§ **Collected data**
□ □ □ □

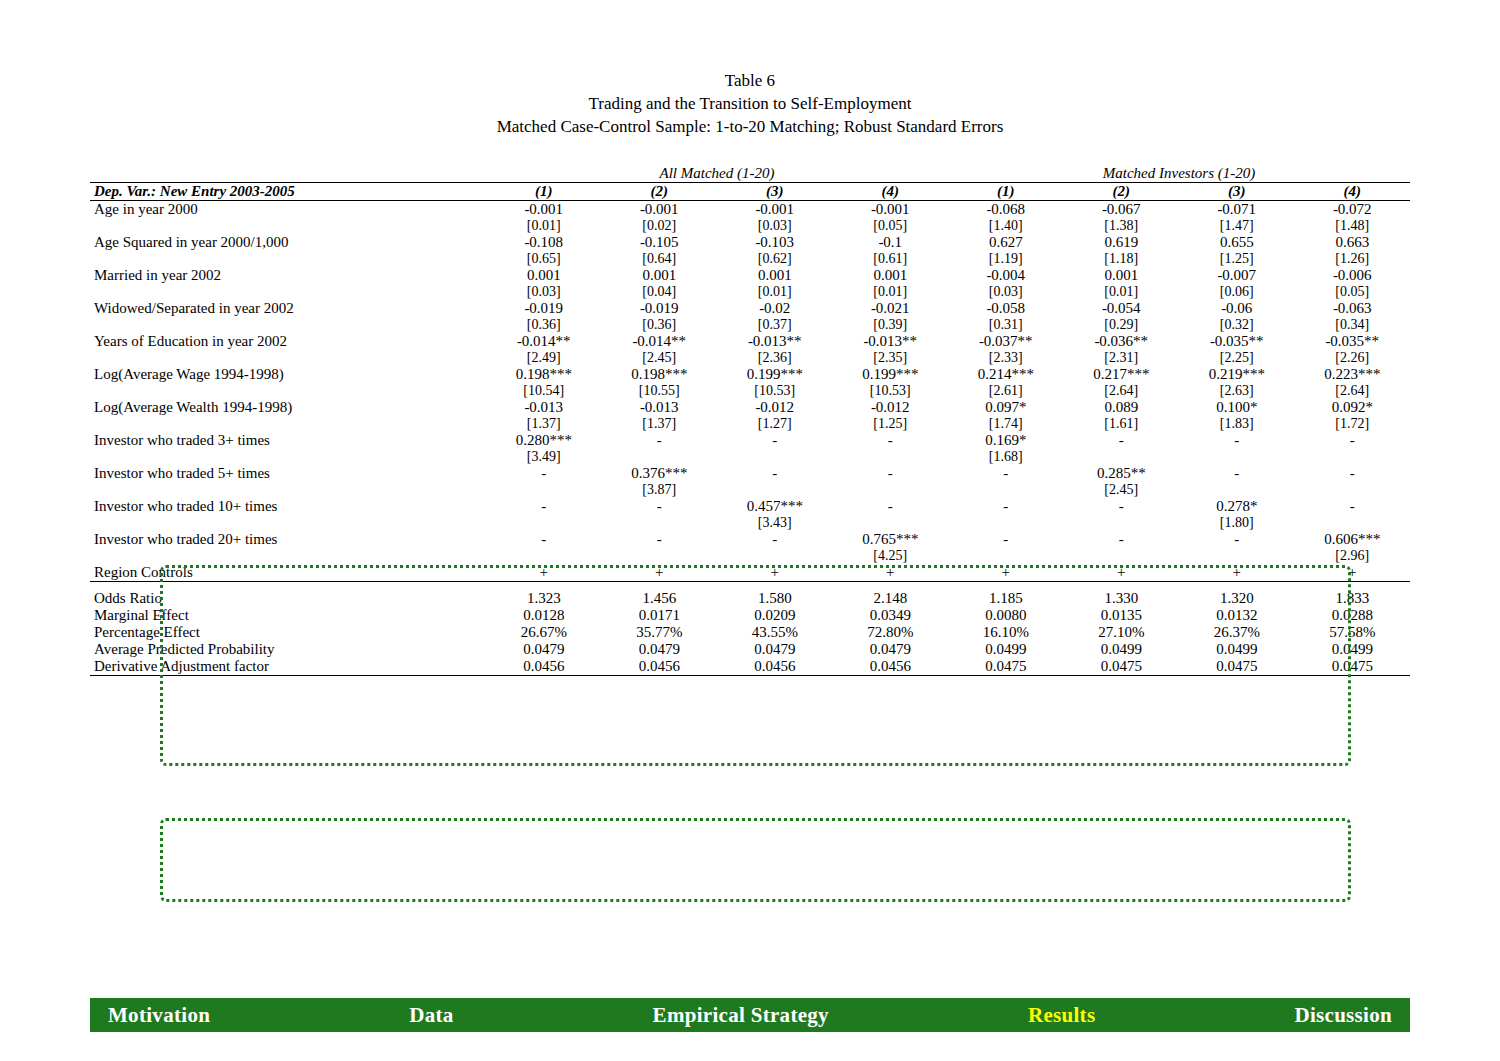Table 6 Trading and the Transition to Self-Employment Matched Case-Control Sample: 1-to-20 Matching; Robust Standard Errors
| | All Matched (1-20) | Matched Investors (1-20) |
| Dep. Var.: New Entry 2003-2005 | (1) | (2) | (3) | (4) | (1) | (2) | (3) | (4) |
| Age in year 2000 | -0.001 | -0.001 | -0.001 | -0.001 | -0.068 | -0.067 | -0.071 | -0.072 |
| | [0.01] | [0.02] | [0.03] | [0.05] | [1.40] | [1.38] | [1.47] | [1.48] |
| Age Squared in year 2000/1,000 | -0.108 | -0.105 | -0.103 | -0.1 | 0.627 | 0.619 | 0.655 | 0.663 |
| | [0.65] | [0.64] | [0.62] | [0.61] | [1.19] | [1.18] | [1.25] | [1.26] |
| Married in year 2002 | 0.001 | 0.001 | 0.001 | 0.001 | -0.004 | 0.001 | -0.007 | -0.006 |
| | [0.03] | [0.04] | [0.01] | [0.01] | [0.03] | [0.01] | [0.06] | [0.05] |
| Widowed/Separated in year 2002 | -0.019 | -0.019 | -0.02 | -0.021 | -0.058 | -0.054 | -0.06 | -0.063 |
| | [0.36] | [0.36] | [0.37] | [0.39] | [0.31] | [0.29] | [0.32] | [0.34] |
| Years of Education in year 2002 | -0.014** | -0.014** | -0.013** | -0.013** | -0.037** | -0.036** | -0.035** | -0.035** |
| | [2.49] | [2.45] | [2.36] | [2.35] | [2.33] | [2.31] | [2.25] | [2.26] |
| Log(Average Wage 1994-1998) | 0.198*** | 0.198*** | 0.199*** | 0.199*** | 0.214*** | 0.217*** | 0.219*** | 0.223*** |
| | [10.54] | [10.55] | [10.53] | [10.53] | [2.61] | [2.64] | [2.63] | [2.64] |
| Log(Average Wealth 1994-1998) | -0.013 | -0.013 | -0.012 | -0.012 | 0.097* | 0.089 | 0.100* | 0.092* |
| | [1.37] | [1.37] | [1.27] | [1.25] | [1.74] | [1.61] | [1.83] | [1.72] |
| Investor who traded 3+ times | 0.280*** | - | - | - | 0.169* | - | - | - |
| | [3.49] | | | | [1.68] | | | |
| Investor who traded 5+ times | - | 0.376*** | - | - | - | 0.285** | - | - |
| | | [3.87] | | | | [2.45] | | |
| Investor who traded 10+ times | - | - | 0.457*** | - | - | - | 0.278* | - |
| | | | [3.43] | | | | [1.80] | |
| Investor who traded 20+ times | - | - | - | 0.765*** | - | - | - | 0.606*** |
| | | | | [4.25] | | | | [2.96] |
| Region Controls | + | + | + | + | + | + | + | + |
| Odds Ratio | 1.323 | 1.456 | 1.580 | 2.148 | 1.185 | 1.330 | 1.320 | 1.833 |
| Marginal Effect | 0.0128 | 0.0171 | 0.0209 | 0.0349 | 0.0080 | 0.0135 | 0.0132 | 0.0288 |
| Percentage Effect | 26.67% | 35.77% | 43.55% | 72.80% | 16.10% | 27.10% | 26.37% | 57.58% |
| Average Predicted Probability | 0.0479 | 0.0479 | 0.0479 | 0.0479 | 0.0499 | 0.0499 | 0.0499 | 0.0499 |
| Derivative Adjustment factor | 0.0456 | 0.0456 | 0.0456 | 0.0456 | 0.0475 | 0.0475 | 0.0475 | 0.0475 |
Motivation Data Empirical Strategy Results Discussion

□ □ □ □

§ **YOUR ASSIGNMENT**
Nothing should appear in the output except the lines from the one with "-0.007 | -0.006 |" through the end of the records above, copied exactly.

§ **SOLUTION FOR THIS PROBLEM**
| Married in year 2002 | 0.001 | 0.001 | 0.001 | 0.001 | -0.004 | 0.001 | -0.007 | -0.006 |
| | [0.03] | [0.04] | [0.01] | [0.01] | [0.03] | [0.01] | [0.06] | [0.05] |
| Widowed/Separated in year 2002 | -0.019 | -0.019 | -0.02 | -0.021 | -0.058 | -0.054 | -0.06 | -0.063 |
| | [0.36] | [0.36] | [0.37] | [0.39] | [0.31] | [0.29] | [0.32] | [0.34] |
| Years of Education in year 2002 | -0.014** | -0.014** | -0.013** | -0.013** | -0.037** | -0.036** | -0.035** | -0.035** |
| | [2.49] | [2.45] | [2.36] | [2.35] | [2.33] | [2.31] | [2.25] | [2.26] |
| Log(Average Wage 1994-1998) | 0.198*** | 0.198*** | 0.199*** | 0.199*** | 0.214*** | 0.217*** | 0.219*** | 0.223*** |
| | [10.54] | [10.55] | [10.53] | [10.53] | [2.61] | [2.64] | [2.63] | [2.64] |
| Log(Average Wealth 1994-1998) | -0.013 | -0.013 | -0.012 | -0.012 | 0.097* | 0.089 | 0.100* | 0.092* |
| | [1.37] | [1.37] | [1.27] | [1.25] | [1.74] | [1.61] | [1.83] | [1.72] |
| Investor who traded 3+ times | 0.280*** | - | - | - | 0.169* | - | - | - |
| | [3.49] | | | | [1.68] | | | |
| Investor who traded 5+ times | - | 0.376*** | - | - | - | 0.285** | - | - |
| | | [3.87] | | | | [2.45] | | |
| Investor who traded 10+ times | - | - | 0.457*** | - | - | - | 0.278* | - |
| | | | [3.43] | | | | [1.80] | |
| Investor who traded 20+ times | - | - | - | 0.765*** | - | - | - | 0.606*** |
| | | | | [4.25] | | | | [2.96] |
| Region Controls | + | + | + | + | + | + | + | + |
| Odds Ratio | 1.323 | 1.456 | 1.580 | 2.148 | 1.185 | 1.330 | 1.320 | 1.833 |
| Marginal Effect | 0.0128 | 0.0171 | 0.0209 | 0.0349 | 0.0080 | 0.0135 | 0.0132 | 0.0288 |
| Percentage Effect | 26.67% | 35.77% | 43.55% | 72.80% | 16.10% | 27.10% | 26.37% | 57.58% |
| Average Predicted Probability | 0.0479 | 0.0479 | 0.0479 | 0.0479 | 0.0499 | 0.0499 | 0.0499 | 0.0499 |
| Derivative Adjustment factor | 0.0456 | 0.0456 | 0.0456 | 0.0456 | 0.0475 | 0.0475 | 0.0475 | 0.0475 |
Motivation Data Empirical Strategy Results Discussion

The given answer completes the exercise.